We pray to you this day, for ourselves and others like us in our greed We are among those who want more, more money, more power, more piety, more sex, more influence, more doctrine, more notice, more members, more students, more morality, more learning, more shoes. Be for us enough and more than enough, for we know about your self-giving generosity.
We pray to you this day; for ourselves and others like us in our disconsolation. We are not far removed from those without. without love. without home, without hope, without job, without health care. We are close enough to vision those who must check discarded butts to see if there is one more puff, who must rummage and scavenge for food. for their hungers are close to ours. Be among us the God who fills the hungry with good things, and sends the rich away empty.
We pray to you this day, for ourselves and others like us who are genuinely good people, who meditate on your Torah day and night. who are propelled by and for your best causes. who are on the right side of every issue, who wear ourselves out in obedience to you,
and sometimes wear others out with our good intentions.
Be among us ultimate enough
to make our passions penultimate,
valid but less than crucial.
We are your people.

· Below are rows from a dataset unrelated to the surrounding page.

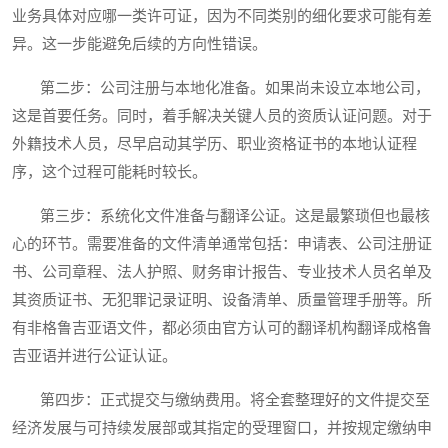
业务具体对应哪一类许可证，因为不同类别的细化要求可能有差
异。这一步能避免后续的方向性错误。
第二步：公司注册与本地化准备。如果尚未设立本地公司，
这是首要任务。同时，着手解决关键人员的资质认证问题。对于
外籍技术人员，尽早启动其学历、职业资格证书的本地认证程
序，这个过程可能耗时较长。
第三步：系统化文件准备与翻译公证。这是最繁琐但也最核
心的环节。需要准备的文件清单通常包括：申请表、公司注册证
书、公司章程、法人护照、财务审计报告、专业技术人员名单及
其资质证书、无犯罪记录证明、设备清单、质量管理手册等。所
有非格鲁吉亚语文件，都必须由官方认可的翻译机构翻译成格鲁
吉亚语并进行公证认证。
第四步：正式提交与缴纳费用。将全套整理好的文件提交至
经济发展与可持续发展部或其指定的受理窗口，并按规定缴纳申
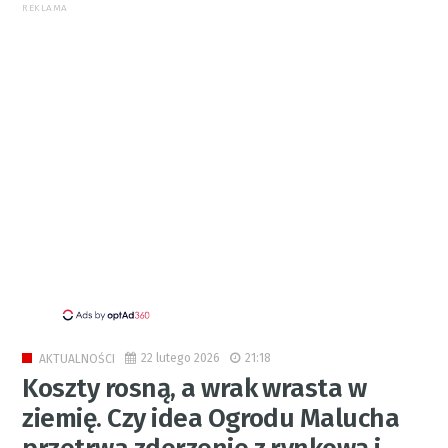
REKLAMA
22 lutego 2026
21:18
AKTUALNOŚCI
Koszty rosną, a wrak wrasta w
ziemię. Czy idea Ogrodu Malucha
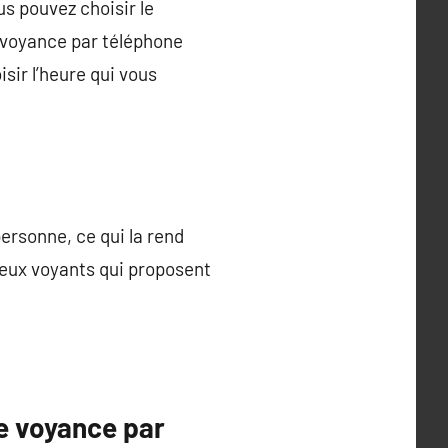
us pouvez choisir le
 voyance par téléphone
sir l’heure qui vous
ersonne, ce qui la rend
reux voyants qui proposent
e voyance par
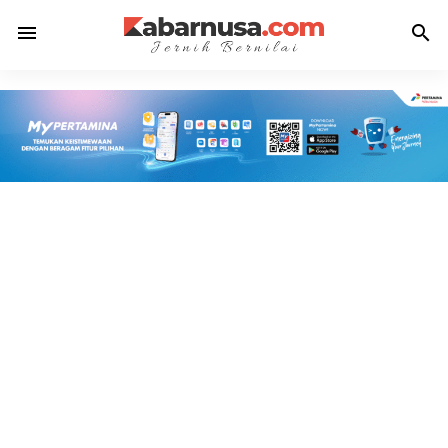
menu
search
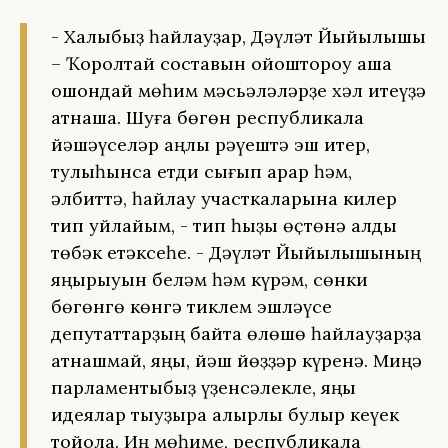
- Халҡыбыҙ һайлауҙар, Дәүләт Йыйылышы
– Ҡоролтай составын ойоштороу аша
ошондай мөһим мәсьәләләрҙе хәл итеүҙә
ҡатнаша. Шуға бөгөн республикала
йәшәүселәр аңлы рәүештә эш итер,
тулыһынса етди сығып ҡарар һәм,
әлбиттә, һайлау участкаларына килер
тип уйлайым, - тип һыҙыҡ өҫтөнә алды
төбәк етәксеһе. - Дәүләт Йыйылышының
яңырыуын беләм һәм күрәм, сөнки
бөгөнгө көнгә тиклем эшләүсе
депутаттарҙың байтаҡ өлөшө һайлауҙарҙа
ҡатнашмай, яңы, йәш йөҙҙәр күренә. Миңә
парламентыбыҙ үҙенсәлекле, яңы
идеялар тыуҙыра алырлыҡ булыр кеүек
тойола. Иң мөһиме, республикала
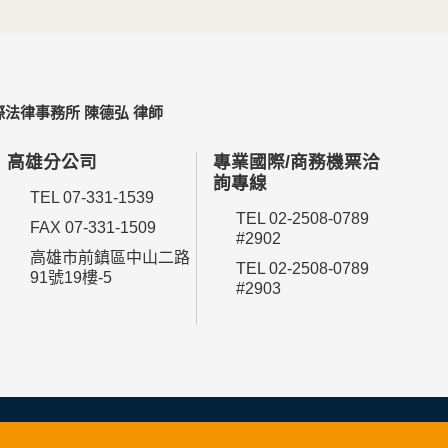
法律事務所 陳德弘 律師
高雄分公司
專業國際/商務機票洽
詢專線
TEL 07-331-1539
TEL 02-2508-0789
FAX 07-331-1509
#2902
高雄市前鎮區中山二路
TEL 02-2508-0789
91號19樓-5
#2903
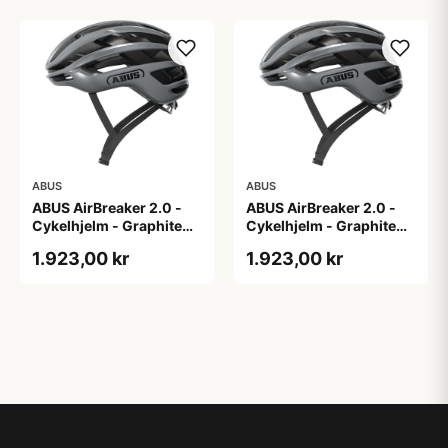
ABUS
ABUS
ABUS AirBreaker 2.0 -
ABUS AirBreaker 2.0 -
Cykelhjelm - Graphite
Cykelhjelm - Graphite
Silver - M
Silver - S
1.923,00 kr
1.923,00 kr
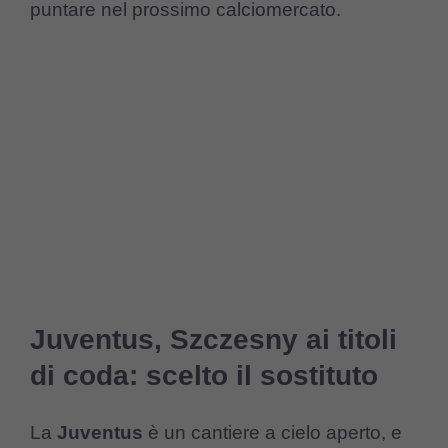
puntare nel prossimo calciomercato.
Juventus, Szczesny ai titoli
di coda: scelto il sostituto
La
Juventus
è un cantiere a cielo aperto, e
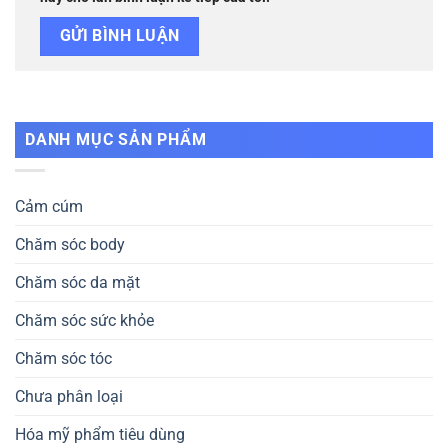
Bánh trung thu khách sạn chính hãng
Bánh trung thu doanh nghiệp
Địa chỉ mua
Nhiều khuyến
Tặng mã
hàng châu Âu,
mãi, săn sale
freeship, sẵn
Nhật uy tín, tin
hàng tuần.
hàng giao ngay.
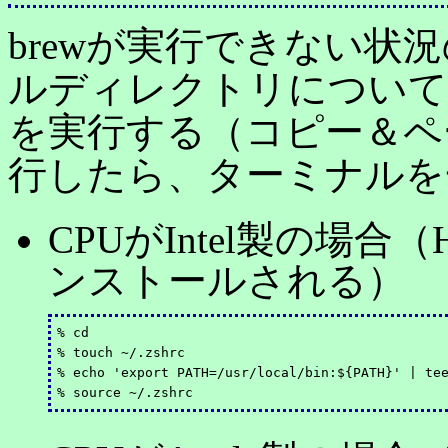
brewが実行できない状
ルディレクトリについて
を実行する（コピー＆ペ
行したら、ターミナルを
CPUがIntel製の場合（Hom
ンストールされる）
% cd

% touch ~/.zshrc

% echo 'export PATH=/usr/local/bin:${PATH}' | tee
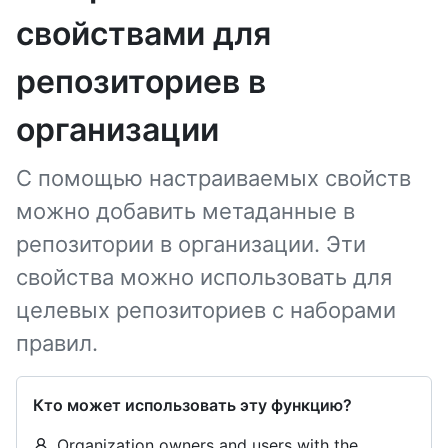
свойствами для
репозиториев в
организации
С помощью настраиваемых свойств
можно добавить метаданные в
репозитории в организации. Эти
свойства можно использовать для
целевых репозиториев с наборами
правил.
Кто может использовать эту функцию?
Organization owners and users with the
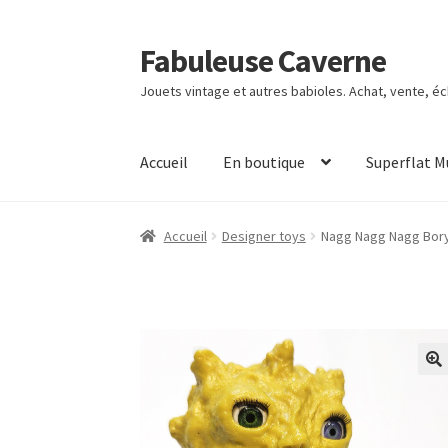
Fabuleuse Caverne
Aller
Aller
à
au
Jouets vintage et autres babioles. Achat, vente, é
la
contenu
navigation
Accueil
En boutique
Superflat 
Accueil
Designer toys
Nagg Nagg Nagg Bory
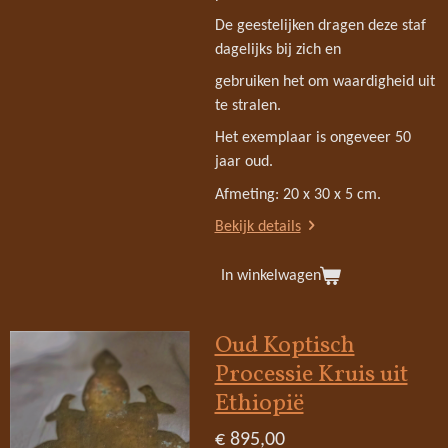
De geestelijken dragen deze staf
dagelijks bij zich en
gebruiken het om waardigheid uit
te stralen.
Het exemplaar is ongeveer 50
jaar oud.
Afmeting: 20 x 30 x 5 cm.
Bekijk details
In winkelwagen
Oud Koptisch
Processie Kruis uit
Ethiopië
€ 895,00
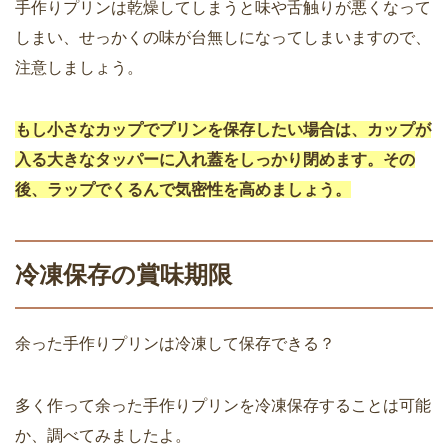
手作りプリンは乾燥してしまうと味や舌触りが悪くなって
しまい、せっかくの味が台無しになってしまいますので、
注意しましょう。
もし小さなカップでプリンを保存したい場合は、カップが
入る大きなタッパーに入れ蓋をしっかり閉めます。その
後、ラップでくるんで気密性を高めましょう。
冷凍保存の賞味期限
余った手作りプリンは冷凍して保存できる？
多く作って余った手作りプリンを冷凍保存することは可能
か、調べてみましたよ。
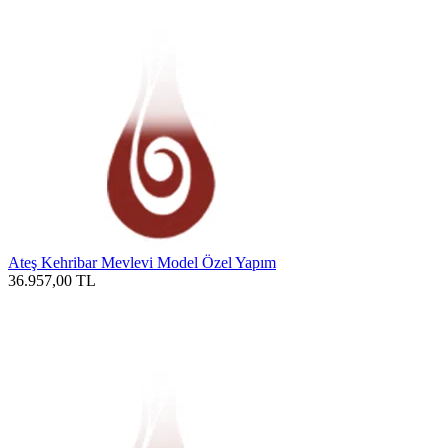
Ateş Kehribar Mevlevi Model Özel Yapım
36.957,00
TL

We wait for you to be more visibly
and palpably our God.
So we pray with our mothers and fathers, ” Come, Lord Jesus.”
We wait for your coming with all the graciousness we can muster.
Amen.
Walter Brueggemann, 1933 – 2025, American Protestant Old Testament theologian
I want to be willing to let go, to forgive. but dare not ask for the will to forgive, in case you give it to me and I am not yet ready. I am not yet ready for my heart to soften. I am not yet ready to be vulnerable again. Not yet ready to see that there is humanity in my tormentor’s eyes or that the one who hurt me may also have cried. I am not yet ready for the journey. I am not yet interested in the path. I am at the prayer before the prayer of forgiveness.
Grant me the will to want to forgive. Grant it to me not yet but soon Can I even form the words? Forgive me? Dare I even look? Do I dare to see the hurt I have caused: I can glimpse all the shattered pieces of that fragile thing that soul trying to rise on the broken wings of hope. But only out of the corner of my eye. I am afraid of it. And if I am afraid to see How can I not be afraid to say: Forgive me?
Is there a place where we can meet? You and me The place in the middle where we straddle the lines Where you are right and I am right too. And both of us are wrong and wronged. Can we meet there? And look for the place where the path begins The path that ends when we forgive.